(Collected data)
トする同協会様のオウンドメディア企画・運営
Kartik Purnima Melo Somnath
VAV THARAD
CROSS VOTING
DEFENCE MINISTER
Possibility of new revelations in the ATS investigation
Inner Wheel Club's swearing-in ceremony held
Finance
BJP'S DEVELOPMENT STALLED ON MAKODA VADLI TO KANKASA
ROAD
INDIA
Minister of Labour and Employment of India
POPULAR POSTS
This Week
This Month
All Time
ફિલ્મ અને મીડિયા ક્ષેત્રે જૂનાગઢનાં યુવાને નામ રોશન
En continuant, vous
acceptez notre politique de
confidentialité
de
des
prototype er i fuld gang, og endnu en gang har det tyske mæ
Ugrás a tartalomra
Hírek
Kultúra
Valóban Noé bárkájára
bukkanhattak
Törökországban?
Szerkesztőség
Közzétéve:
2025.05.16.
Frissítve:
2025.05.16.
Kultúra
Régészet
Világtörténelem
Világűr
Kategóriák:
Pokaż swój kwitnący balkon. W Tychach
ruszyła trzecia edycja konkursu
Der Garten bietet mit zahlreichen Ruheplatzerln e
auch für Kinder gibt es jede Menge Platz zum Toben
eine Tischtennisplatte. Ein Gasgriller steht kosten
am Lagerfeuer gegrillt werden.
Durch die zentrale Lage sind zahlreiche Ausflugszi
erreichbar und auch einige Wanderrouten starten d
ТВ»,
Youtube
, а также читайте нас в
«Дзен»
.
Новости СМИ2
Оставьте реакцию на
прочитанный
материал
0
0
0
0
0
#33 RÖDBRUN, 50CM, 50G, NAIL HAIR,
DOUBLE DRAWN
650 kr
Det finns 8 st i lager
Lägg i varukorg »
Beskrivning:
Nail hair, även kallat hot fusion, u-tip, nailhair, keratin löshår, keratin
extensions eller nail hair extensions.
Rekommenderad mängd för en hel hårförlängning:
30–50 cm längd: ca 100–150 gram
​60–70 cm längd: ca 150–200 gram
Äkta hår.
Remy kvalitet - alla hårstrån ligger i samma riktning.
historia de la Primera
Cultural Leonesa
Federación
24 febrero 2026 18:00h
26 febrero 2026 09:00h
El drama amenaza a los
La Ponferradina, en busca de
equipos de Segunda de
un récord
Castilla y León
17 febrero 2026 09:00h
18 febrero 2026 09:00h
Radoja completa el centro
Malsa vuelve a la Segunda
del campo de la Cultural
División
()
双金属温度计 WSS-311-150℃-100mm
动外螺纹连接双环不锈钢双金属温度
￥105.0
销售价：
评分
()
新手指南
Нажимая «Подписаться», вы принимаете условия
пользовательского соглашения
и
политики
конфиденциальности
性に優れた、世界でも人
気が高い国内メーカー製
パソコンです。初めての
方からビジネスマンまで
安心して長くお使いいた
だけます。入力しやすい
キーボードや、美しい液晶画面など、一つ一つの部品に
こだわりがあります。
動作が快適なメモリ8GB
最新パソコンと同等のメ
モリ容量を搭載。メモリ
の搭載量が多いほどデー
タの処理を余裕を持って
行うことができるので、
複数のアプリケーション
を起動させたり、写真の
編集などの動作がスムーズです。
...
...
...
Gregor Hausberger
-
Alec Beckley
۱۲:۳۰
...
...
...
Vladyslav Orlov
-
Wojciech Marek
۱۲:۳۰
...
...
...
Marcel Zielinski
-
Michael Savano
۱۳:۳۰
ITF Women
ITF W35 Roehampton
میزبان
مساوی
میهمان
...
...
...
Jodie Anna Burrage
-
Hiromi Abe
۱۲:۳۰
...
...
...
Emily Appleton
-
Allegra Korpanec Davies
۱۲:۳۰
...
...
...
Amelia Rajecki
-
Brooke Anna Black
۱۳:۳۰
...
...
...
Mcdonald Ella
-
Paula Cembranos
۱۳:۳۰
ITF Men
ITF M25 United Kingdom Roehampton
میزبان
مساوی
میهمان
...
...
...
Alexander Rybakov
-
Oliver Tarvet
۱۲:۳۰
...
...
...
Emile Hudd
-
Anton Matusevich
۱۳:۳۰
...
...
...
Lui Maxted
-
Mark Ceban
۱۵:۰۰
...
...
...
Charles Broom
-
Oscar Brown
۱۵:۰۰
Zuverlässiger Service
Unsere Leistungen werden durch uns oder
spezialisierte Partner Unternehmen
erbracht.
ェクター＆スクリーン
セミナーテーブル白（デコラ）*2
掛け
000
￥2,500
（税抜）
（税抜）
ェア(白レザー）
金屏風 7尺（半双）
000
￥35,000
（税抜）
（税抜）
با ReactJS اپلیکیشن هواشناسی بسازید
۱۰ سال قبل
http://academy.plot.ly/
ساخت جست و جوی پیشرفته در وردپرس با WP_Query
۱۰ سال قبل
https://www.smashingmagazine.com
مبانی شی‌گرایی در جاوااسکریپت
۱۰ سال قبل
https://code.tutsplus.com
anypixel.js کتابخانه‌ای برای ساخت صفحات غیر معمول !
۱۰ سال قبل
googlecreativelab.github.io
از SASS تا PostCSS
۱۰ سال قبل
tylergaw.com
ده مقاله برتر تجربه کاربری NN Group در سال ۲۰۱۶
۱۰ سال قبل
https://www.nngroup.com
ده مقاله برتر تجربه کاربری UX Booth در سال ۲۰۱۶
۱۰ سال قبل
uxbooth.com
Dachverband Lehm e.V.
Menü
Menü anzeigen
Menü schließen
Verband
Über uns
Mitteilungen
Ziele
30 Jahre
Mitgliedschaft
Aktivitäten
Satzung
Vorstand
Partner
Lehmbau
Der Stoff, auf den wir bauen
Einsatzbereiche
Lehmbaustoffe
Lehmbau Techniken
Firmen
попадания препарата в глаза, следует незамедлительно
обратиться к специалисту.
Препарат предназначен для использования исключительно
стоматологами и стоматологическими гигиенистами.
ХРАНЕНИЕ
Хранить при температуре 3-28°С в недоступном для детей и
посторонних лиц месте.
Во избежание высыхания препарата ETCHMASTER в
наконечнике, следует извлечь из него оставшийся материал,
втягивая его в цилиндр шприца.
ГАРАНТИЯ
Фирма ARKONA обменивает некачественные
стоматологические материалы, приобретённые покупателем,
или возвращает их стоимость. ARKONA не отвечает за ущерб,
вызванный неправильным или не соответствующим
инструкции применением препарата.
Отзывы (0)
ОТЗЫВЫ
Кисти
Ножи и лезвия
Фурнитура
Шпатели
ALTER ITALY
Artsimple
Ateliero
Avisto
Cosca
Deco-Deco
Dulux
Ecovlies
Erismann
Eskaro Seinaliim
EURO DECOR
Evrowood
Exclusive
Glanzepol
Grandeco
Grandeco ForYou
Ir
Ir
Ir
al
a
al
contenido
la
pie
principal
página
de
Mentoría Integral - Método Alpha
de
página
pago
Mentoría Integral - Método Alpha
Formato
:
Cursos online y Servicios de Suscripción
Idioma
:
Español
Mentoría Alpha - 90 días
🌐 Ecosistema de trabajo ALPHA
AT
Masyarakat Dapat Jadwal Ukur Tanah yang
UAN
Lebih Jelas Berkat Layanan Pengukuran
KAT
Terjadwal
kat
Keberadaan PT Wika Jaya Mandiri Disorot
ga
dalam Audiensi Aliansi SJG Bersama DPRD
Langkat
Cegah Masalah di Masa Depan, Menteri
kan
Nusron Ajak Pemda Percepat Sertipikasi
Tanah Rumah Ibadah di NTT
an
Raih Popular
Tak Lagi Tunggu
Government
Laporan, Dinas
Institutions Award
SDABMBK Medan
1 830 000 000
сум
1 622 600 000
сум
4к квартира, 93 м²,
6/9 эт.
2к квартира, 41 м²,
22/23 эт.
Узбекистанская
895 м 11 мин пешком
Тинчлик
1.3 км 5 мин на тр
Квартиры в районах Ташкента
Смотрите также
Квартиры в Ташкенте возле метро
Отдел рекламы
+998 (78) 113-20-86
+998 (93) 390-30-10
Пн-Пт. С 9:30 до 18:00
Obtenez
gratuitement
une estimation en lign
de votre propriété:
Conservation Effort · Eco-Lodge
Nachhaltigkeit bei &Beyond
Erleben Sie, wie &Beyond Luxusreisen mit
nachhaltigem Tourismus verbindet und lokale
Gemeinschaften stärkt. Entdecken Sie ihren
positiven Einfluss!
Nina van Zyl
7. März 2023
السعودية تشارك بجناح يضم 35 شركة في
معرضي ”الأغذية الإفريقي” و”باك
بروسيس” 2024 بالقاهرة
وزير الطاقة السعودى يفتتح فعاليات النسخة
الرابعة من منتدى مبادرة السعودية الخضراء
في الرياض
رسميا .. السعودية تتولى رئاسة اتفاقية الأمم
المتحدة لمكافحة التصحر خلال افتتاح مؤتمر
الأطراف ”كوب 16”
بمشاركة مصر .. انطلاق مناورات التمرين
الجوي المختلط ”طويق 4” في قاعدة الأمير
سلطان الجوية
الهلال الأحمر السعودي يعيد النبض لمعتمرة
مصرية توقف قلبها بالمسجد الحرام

- **What the task asks**
The line containing "инструкции применением препарата." and all lines after it, to the end of the records, are to be output exactly and alone.

- **Solution for this exercise**
инструкции применением препарата.
Отзывы (0)
ОТЗЫВЫ
Кисти
Ножи и лезвия
Фурнитура
Шпатели
ALTER ITALY
Artsimple
Ateliero
Avisto
Cosca
Deco-Deco
Dulux
Ecovlies
Erismann
Eskaro Seinaliim
EURO DECOR
Evrowood
Exclusive
Glanzepol
Grandeco
Grandeco ForYou
Ir
Ir
Ir
al
a
al
contenido
la
pie
principal
página
de
Mentoría Integral - Método Alpha
de
página
pago
Mentoría Integral - Método Alpha
Formato
:
Cursos online y Servicios de Suscripción
Idioma
:
Español
Mentoría Alpha - 90 días
🌐 Ecosistema de trabajo ALPHA
AT
Masyarakat Dapat Jadwal Ukur Tanah yang
UAN
Lebih Jelas Berkat Layanan Pengukuran
KAT
Terjadwal
kat
Keberadaan PT Wika Jaya Mandiri Disorot
ga
dalam Audiensi Aliansi SJG Bersama DPRD
Langkat
Cegah Masalah di Masa Depan, Menteri
kan
Nusron Ajak Pemda Percepat Sertipikasi
Tanah Rumah Ibadah di NTT
an
Raih Popular
Tak Lagi Tunggu
Government
Laporan, Dinas
Institutions Award
SDABMBK Medan
1 830 000 000
сум
1 622 600 000
сум
4к квартира, 93 м²,
6/9 эт.
2к квартира, 41 м²,
22/23 эт.
Узбекистанская
895 м 11 мин пешком
Тинчлик
1.3 км 5 мин на тр
Квартиры в районах Ташкента
Смотрите также
Квартиры в Ташкенте возле метро
Отдел рекламы
+998 (78) 113-20-86
+998 (93) 390-30-10
Пн-Пт. С 9:30 до 18:00
Obtenez
gratuitement
une estimation en lign
de votre propriété:
Conservation Effort · Eco-Lodge
Nachhaltigkeit bei &Beyond
Erleben Sie, wie &Beyond Luxusreisen mit
nachhaltigem Tourismus verbindet und lokale
Gemeinschaften stärkt. Entdecken Sie ihren
positiven Einfluss!
Nina van Zyl
7. März 2023
السعودية تشارك بجناح يضم 35 شركة في
معرضي ”الأغذية الإفريقي” و”باك
بروسيس” 2024 بالقاهرة
وزير الطاقة السعودى يفتتح فعاليات النسخة
الرابعة من منتدى مبادرة السعودية الخضراء
في الرياض
رسميا .. السعودية تتولى رئاسة اتفاقية الأمم
المتحدة لمكافحة التصحر خلال افتتاح مؤتمر
الأطراف ”كوب 16”
بمشاركة مصر .. انطلاق مناورات التمرين
الجوي المختلط ”طويق 4” في قاعدة الأمير
سلطان الجوية
الهلال الأحمر السعودي يعيد النبض لمعتمرة
مصرية توقف قلبها بالمسجد الحرام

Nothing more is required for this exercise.